> [Text passage]
_ _ _ _ _ _ _

That seemed to be the theme for much of the week: positive vibes and celebration, with anything threatening to dampen the mood kept out of sight and mind. Around the city of Chicago, protestors chanted and marched to call attention to Palestinians and the war in Gaza, but they were safely kept blocks away from the convention. When the two sides did intersect, some of the Harris delegates made it clear they weren’t interested in listening, in one eye-catching instance attendees leaving the third night of the love fest were spotted covering their ears as protesters read from the names of Gazans killed by Israel.  

It didn’t have to be this way. In fact, the four-day affair kicked off with some optimism, as Democrats devoted time and space on Monday for an unprecedented panel on Palestinian human rights with Dr. Tanya Haj-Hassan, who worked in Gaza during the war; James Zogby, an Arab-American and former DNC committee member; and Layla Elabed, co-chair of the Uncommitted National Movement. The optimism would be short-lived. That night, the party would send a different message. 

During Joe Biden’s speech, three delegates tried to unfurl a “Stop Arming Israel” banner. Delegates snatched the banner away, and covered the banner with Joe Biden signs. One of them, a visible Muslim woman in a headscarf named Nadia Ahmad, was hit on the head with those signs. There’s been no word from party officials about that incident, although Ahmad has filed a complaint with Chicago police. 

“They’re up there talking about fascism and like hitting me on the head with ‘I love Joe’ signs. That’s not a good look,” Ahmad told The Miami Herald

Biden did give a nod to the pro-Palestine protests, saying “they have a point. A lot of innocent people are being killed on both sides.”

“We’re working around the clock, my Secretary of State and I, to prevent a wider war, reunite hostages with their families, and surge humanitarian aid, health services, and food assistance into Gaza now. To end the civilian suffering of the Palestinian people, and finally, finally, finally deliver a ceasefire in this war,” Biden said in one of his louder applause lines Monday night. 

But, each day of the convention went by with mostly passing mentions of the war in Gaza, with greater emphasis given to the hostages held by Hamas. Meanwhile, far from the convention, at a rally in Milwaukee Tuesday, a mere t-shirt with the words “Free Gaza” on it was a bridge too far for Democrats. Leah Fessler, a Yale law school graduate, was taking part in one of her first political events, wanting to show her support for Harris and Tim Walz at an event they would be speaking at. She also wanted to show her support for Palestine, not by protesting, but with her t-shirt. She’d end up being forcibly removed for the anodyne statement her clothing was making.

“I just don’t understand how they’re publicly saying that they want people who support Palestine to be part of their movement,” Fessler told me over the phone Friday morning. She didn’t shout or interrupt the rally, and even at one point covered up her shirt with a Wisconsin Dems sweatshirt she brought with her.

One of the few Muslim speakers in Chicago, Minnesota Attorney General Keith Ellison, told the crowd Wednesday night, “They’re listening friends, They agree with us” regarding the need for a ceasefire, an end to the loss of innocent lives in Gaza, and to bring hostages home.

_ _ _ _ _ _ _

> [Exercise requirements]
a. In the convention article, what did Leah Fessler use to cover her shirt at the Milwaukee rally?
b. Rewrite the convention article from "That seemed to" up to and including "killed by Israel.", with "love fest" replaced by "gathering".
The listing that comes after the convention article is not needed.

> [Data]
_ _ _ _ _ _ _

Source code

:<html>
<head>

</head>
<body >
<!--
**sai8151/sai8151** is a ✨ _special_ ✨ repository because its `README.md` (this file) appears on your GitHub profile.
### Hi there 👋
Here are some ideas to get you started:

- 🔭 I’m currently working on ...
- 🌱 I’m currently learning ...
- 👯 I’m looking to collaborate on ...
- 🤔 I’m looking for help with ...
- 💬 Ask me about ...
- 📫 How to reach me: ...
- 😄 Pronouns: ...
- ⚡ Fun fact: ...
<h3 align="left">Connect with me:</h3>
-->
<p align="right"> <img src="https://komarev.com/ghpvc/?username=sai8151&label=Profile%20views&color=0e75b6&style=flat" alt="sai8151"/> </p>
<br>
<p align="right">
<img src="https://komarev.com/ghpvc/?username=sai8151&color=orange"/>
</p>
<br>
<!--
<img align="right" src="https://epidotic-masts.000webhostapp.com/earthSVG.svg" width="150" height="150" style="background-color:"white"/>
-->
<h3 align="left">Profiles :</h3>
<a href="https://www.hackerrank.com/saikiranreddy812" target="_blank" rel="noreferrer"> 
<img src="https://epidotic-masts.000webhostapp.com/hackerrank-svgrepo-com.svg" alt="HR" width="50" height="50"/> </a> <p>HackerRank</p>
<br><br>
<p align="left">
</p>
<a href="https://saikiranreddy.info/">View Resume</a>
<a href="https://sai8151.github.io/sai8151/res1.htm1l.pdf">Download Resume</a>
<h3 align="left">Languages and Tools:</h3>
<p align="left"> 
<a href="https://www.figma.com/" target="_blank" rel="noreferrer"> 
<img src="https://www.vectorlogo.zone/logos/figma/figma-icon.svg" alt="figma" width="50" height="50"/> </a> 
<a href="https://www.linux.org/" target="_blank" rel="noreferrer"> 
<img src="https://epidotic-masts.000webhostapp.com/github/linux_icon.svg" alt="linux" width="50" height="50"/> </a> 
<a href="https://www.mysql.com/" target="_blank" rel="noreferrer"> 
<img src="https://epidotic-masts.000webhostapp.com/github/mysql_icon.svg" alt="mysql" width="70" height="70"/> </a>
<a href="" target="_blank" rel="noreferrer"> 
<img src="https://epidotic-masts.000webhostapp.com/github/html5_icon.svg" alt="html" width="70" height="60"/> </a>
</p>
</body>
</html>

_ _ _ _ _ _ _

> [Task-by-task results]
a. She covered it with a Wisconsin Dems sweatshirt she brought with her.

b.
That seemed to be the theme for much of the week: positive vibes and celebration, with anything threatening to dampen the mood kept out of sight and mind. Around the city of Chicago, protestors chanted and marched to call attention to Palestinians and the war in Gaza, but they were safely kept blocks away from the convention. When the two sides did intersect, some of the Harris delegates made it clear they weren’t interested in listening, in one eye-catching instance attendees leaving the third night of the gathering were spotted covering their ears as protesters read from the names of Gazans killed by Israel.